Problem statement
Please copy out every one of the records below, swapping "common name" for "vernacular name" wherever it appears and leaving everything else unchanged.
━━━━━━
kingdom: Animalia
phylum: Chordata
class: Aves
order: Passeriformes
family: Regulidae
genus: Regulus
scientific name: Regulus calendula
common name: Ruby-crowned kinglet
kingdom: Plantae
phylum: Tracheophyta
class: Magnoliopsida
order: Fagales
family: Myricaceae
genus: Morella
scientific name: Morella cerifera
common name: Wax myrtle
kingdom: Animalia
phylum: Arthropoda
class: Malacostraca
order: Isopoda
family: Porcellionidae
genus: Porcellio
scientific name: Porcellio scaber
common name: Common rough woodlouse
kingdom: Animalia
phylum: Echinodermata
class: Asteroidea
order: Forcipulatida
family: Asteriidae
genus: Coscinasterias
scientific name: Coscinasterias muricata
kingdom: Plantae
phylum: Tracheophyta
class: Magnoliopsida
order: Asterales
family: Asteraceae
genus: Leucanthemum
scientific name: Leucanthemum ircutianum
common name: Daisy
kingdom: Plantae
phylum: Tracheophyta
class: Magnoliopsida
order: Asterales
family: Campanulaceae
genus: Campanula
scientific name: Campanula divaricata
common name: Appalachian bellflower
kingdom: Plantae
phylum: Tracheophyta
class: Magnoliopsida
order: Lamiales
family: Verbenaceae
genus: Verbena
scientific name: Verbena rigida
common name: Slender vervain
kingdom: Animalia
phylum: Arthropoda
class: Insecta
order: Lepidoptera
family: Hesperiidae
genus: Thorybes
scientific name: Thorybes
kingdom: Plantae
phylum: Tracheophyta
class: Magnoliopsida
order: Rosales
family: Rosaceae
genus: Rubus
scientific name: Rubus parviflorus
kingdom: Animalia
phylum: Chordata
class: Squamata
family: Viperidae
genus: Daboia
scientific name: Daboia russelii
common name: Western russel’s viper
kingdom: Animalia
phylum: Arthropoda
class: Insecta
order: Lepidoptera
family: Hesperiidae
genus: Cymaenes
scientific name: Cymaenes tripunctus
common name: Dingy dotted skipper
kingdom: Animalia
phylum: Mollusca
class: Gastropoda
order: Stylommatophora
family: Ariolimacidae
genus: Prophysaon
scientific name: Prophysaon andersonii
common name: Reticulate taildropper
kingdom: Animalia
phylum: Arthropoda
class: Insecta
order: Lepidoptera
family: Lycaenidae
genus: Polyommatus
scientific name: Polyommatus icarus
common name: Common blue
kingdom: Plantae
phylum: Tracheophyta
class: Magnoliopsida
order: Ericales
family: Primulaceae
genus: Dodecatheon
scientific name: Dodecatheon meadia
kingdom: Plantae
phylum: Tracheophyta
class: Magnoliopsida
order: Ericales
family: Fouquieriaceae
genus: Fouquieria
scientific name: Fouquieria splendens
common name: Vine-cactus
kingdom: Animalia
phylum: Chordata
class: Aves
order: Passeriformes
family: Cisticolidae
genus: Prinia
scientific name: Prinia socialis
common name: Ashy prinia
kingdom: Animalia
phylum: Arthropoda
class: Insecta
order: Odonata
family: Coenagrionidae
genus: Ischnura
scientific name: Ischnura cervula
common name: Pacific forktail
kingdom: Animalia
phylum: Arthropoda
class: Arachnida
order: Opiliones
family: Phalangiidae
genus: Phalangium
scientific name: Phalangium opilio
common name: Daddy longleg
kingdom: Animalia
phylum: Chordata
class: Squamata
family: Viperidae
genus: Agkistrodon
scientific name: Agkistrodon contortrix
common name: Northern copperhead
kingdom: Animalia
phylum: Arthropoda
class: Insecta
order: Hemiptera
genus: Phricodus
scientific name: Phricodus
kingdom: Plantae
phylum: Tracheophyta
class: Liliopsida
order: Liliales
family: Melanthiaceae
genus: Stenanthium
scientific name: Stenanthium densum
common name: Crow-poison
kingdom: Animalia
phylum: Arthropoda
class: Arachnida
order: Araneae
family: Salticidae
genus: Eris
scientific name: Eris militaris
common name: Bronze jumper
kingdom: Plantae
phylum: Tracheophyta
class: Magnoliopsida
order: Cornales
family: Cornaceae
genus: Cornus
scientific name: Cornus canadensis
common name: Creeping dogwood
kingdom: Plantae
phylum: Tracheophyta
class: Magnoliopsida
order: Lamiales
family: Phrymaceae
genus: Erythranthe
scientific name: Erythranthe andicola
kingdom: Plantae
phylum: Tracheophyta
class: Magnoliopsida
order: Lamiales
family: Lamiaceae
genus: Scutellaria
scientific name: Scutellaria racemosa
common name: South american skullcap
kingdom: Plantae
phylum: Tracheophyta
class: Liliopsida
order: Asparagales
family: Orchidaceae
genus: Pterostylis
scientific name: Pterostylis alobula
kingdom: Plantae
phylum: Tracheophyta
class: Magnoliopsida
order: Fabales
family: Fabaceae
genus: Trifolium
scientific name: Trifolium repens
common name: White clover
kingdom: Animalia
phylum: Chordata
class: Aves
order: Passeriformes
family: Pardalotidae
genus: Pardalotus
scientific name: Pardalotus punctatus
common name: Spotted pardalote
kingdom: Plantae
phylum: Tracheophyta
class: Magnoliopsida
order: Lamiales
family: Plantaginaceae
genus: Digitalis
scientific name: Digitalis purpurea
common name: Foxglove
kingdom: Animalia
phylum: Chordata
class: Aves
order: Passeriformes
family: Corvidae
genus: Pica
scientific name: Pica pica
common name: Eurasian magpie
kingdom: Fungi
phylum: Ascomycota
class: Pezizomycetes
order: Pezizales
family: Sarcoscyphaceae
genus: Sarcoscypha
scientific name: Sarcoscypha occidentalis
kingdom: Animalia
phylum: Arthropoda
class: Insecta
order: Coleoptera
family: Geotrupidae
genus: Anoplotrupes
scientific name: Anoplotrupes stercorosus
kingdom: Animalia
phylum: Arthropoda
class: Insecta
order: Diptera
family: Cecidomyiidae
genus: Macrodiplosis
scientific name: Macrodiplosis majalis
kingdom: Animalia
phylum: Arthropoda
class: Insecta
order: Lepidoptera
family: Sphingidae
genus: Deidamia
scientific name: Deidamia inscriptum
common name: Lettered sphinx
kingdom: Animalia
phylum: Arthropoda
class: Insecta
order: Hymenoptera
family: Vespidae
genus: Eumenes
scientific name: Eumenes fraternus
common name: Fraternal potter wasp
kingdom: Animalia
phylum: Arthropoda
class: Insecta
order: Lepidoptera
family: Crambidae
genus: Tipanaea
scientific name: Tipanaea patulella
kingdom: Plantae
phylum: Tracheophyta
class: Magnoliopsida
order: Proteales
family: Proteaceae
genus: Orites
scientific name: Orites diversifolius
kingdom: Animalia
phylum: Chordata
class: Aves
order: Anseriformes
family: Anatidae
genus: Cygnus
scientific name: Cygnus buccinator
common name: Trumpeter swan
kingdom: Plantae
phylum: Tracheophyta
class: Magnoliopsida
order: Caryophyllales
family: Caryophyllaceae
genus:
━━━━━━
Written answer
kingdom: Animalia
phylum: Chordata
class: Aves
order: Passeriformes
family: Regulidae
genus: Regulus
scientific name: Regulus calendula
vernacular name: Ruby-crowned kinglet
kingdom: Plantae
phylum: Tracheophyta
class: Magnoliopsida
order: Fagales
family: Myricaceae
genus: Morella
scientific name: Morella cerifera
vernacular name: Wax myrtle
kingdom: Animalia
phylum: Arthropoda
class: Malacostraca
order: Isopoda
family: Porcellionidae
genus: Porcellio
scientific name: Porcellio scaber
vernacular name: Common rough woodlouse
kingdom: Animalia
phylum: Echinodermata
class: Asteroidea
order: Forcipulatida
family: Asteriidae
genus: Coscinasterias
scientific name: Coscinasterias muricata
kingdom: Plantae
phylum: Tracheophyta
class: Magnoliopsida
order: Asterales
family: Asteraceae
genus: Leucanthemum
scientific name: Leucanthemum ircutianum
vernacular name: Daisy
kingdom: Plantae
phylum: Tracheophyta
class: Magnoliopsida
order: Asterales
family: Campanulaceae
genus: Campanula
scientific name: Campanula divaricata
vernacular name: Appalachian bellflower
kingdom: Plantae
phylum: Tracheophyta
class: Magnoliopsida
order: Lamiales
family: Verbenaceae
genus: Verbena
scientific name: Verbena rigida
vernacular name: Slender vervain
kingdom: Animalia
phylum: Arthropoda
class: Insecta
order: Lepidoptera
family: Hesperiidae
genus: Thorybes
scientific name: Thorybes
kingdom: Plantae
phylum: Tracheophyta
class: Magnoliopsida
order: Rosales
family: Rosaceae
genus: Rubus
scientific name: Rubus parviflorus
kingdom: Animalia
phylum: Chordata
class: Squamata
family: Viperidae
genus: Daboia
scientific name: Daboia russelii
vernacular name: Western russel’s viper
kingdom: Animalia
phylum: Arthropoda
class: Insecta
order: Lepidoptera
family: Hesperiidae
genus: Cymaenes
scientific name: Cymaenes tripunctus
vernacular name: Dingy dotted skipper
kingdom: Animalia
phylum: Mollusca
class: Gastropoda
order: Stylommatophora
family: Ariolimacidae
genus: Prophysaon
scientific name: Prophysaon andersonii
vernacular name: Reticulate taildropper
kingdom: Animalia
phylum: Arthropoda
class: Insecta
order: Lepidoptera
family: Lycaenidae
genus: Polyommatus
scientific name: Polyommatus icarus
vernacular name: Common blue
kingdom: Plantae
phylum: Tracheophyta
class: Magnoliopsida
order: Ericales
family: Primulaceae
genus: Dodecatheon
scientific name: Dodecatheon meadia
kingdom: Plantae
phylum: Tracheophyta
class: Magnoliopsida
order: Ericales
family: Fouquieriaceae
genus: Fouquieria
scientific name: Fouquieria splendens
vernacular name: Vine-cactus
kingdom: Animalia
phylum: Chordata
class: Aves
order: Passeriformes
family: Cisticolidae
genus: Prinia
scientific name: Prinia socialis
vernacular name: Ashy prinia
kingdom: Animalia
phylum: Arthropoda
class: Insecta
order: Odonata
family: Coenagrionidae
genus: Ischnura
scientific name: Ischnura cervula
vernacular name: Pacific forktail
kingdom: Animalia
phylum: Arthropoda
class: Arachnida
order: Opiliones
family: Phalangiidae
genus: Phalangium
scientific name: Phalangium opilio
vernacular name: Daddy longleg
kingdom: Animalia
phylum: Chordata
class: Squamata
family: Viperidae
genus: Agkistrodon
scientific name: Agkistrodon contortrix
vernacular name: Northern copperhead
kingdom: Animalia
phylum: Arthropoda
class: Insecta
order: Hemiptera
genus: Phricodus
scientific name: Phricodus
kingdom: Plantae
phylum: Tracheophyta
class: Liliopsida
order: Liliales
family: Melanthiaceae
genus: Stenanthium
scientific name: Stenanthium densum
vernacular name: Crow-poison
kingdom: Animalia
phylum: Arthropoda
class: Arachnida
order: Araneae
family: Salticidae
genus: Eris
scientific name: Eris militaris
vernacular name: Bronze jumper
kingdom: Plantae
phylum: Tracheophyta
class: Magnoliopsida
order: Cornales
family: Cornaceae
genus: Cornus
scientific name: Cornus canadensis
vernacular name: Creeping dogwood
kingdom: Plantae
phylum: Tracheophyta
class: Magnoliopsida
order: Lamiales
family: Phrymaceae
genus: Erythranthe
scientific name: Erythranthe andicola
kingdom: Plantae
phylum: Tracheophyta
class: Magnoliopsida
order: Lamiales
family: Lamiaceae
genus: Scutellaria
scientific name: Scutellaria racemosa
vernacular name: South american skullcap
kingdom: Plantae
phylum: Tracheophyta
class: Liliopsida
order: Asparagales
family: Orchidaceae
genus: Pterostylis
scientific name: Pterostylis alobula
kingdom: Plantae
phylum: Tracheophyta
class: Magnoliopsida
order: Fabales
family: Fabaceae
genus: Trifolium
scientific name: Trifolium repens
vernacular name: White clover
kingdom: Animalia
phylum: Chordata
class: Aves
order: Passeriformes
family: Pardalotidae
genus: Pardalotus
scientific name: Pardalotus punctatus
vernacular name: Spotted pardalote
kingdom: Plantae
phylum: Tracheophyta
class: Magnoliopsida
order: Lamiales
family: Plantaginaceae
genus: Digitalis
scientific name: Digitalis purpurea
vernacular name: Foxglove
kingdom: Animalia
phylum: Chordata
class: Aves
order: Passeriformes
family: Corvidae
genus: Pica
scientific name: Pica pica
vernacular name: Eurasian magpie
kingdom: Fungi
phylum: Ascomycota
class: Pezizomycetes
order: Pezizales
family: Sarcoscyphaceae
genus: Sarcoscypha
scientific name: Sarcoscypha occidentalis
kingdom: Animalia
phylum: Arthropoda
class: Insecta
order: Coleoptera
family: Geotrupidae
genus: Anoplotrupes
scientific name: Anoplotrupes stercorosus
kingdom: Animalia
phylum: Arthropoda
class: Insecta
order: Diptera
family: Cecidomyiidae
genus: Macrodiplosis
scientific name: Macrodiplosis majalis
kingdom: Animalia
phylum: Arthropoda
class: Insecta
order: Lepidoptera
family: Sphingidae
genus: Deidamia
scientific name: Deidamia inscriptum
vernacular name: Lettered sphinx
kingdom: Animalia
phylum: Arthropoda
class: Insecta
order: Hymenoptera
family: Vespidae
genus: Eumenes
scientific name: Eumenes fraternus
vernacular name: Fraternal potter wasp
kingdom: Animalia
phylum: Arthropoda
class: Insecta
order: Lepidoptera
family: Crambidae
genus: Tipanaea
scientific name: Tipanaea patulella
kingdom: Plantae
phylum: Tracheophyta
class: Magnoliopsida
order: Proteales
family: Proteaceae
genus: Orites
scientific name: Orites diversifolius
kingdom: Animalia
phylum: Chordata
class: Aves
order: Anseriformes
family: Anatidae
genus: Cygnus
scientific name: Cygnus buccinator
vernacular name: Trumpeter swan
kingdom: Plantae
phylum: Tracheophyta
class: Magnoliopsida
order: Caryophyllales
family: Caryophyllaceae
genus:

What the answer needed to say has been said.